• Provided passage:
++++++++++

Quick run down: Had blast last thurs. went to c my roomie Linz. Had so much fun at Cave and Flow with Caitlin and her. Soooo many hot guys what could I do, I mean sooooooo many hot male strippers. Little did I know that the male strip place was Cave and the female Flow. The way some girls act just drove me out of my mind but it’s all good.  I still had so much fun. So far the summer has been ok nothing much, but will get better. (I hope) Want to go to the city 2morrow most likely I will cuz I want to. Grandpappy came home from the hospital; me and him had a nice conversation today, about stuff that I will never understand, but alls good.

++++++++++

• Extracted records:
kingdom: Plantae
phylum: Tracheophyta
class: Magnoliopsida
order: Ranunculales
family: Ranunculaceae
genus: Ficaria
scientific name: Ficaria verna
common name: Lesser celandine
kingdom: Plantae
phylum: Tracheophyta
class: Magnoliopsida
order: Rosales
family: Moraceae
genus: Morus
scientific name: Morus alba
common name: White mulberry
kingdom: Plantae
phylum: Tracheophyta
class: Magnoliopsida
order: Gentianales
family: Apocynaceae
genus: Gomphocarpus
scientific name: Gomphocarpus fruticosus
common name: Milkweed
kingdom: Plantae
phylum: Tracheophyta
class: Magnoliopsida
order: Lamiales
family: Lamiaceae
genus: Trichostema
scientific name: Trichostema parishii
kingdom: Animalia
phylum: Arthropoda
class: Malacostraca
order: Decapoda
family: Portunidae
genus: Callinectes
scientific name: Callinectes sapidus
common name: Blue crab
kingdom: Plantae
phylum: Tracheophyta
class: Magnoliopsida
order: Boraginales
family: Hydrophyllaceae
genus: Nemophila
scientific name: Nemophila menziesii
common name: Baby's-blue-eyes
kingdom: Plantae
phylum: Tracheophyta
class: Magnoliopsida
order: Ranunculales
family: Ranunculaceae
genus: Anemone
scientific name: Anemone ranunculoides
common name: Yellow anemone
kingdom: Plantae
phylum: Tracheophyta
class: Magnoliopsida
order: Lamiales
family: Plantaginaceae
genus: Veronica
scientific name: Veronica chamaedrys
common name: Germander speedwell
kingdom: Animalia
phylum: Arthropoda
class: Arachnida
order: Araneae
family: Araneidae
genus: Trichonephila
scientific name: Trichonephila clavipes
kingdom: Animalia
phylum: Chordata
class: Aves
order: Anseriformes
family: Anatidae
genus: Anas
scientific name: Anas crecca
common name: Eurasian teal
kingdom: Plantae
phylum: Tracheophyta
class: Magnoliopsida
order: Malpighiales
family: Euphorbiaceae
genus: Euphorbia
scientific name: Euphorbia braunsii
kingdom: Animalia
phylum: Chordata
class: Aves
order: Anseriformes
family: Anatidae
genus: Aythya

++++++++++

• Parts of the exercise:
1) In the diary entry, which place was the male strip club?
2) Please say whether each statement agrees with the diary entry, answering yes or no and quoting the words that decide it: (a) Grandpappy came home from the hospital. (b) The writer went to Cave and Flow alone. (c) The summer so far has been very exciting.

• Solutions to the exercise:
1) Cave

2)
(a) Yes: "Grandpappy came home from the hospital"
(b) No: "Had so much fun at Cave and Flow with Caitlin and her."
(c) No: "So far the summer has been ok nothing much"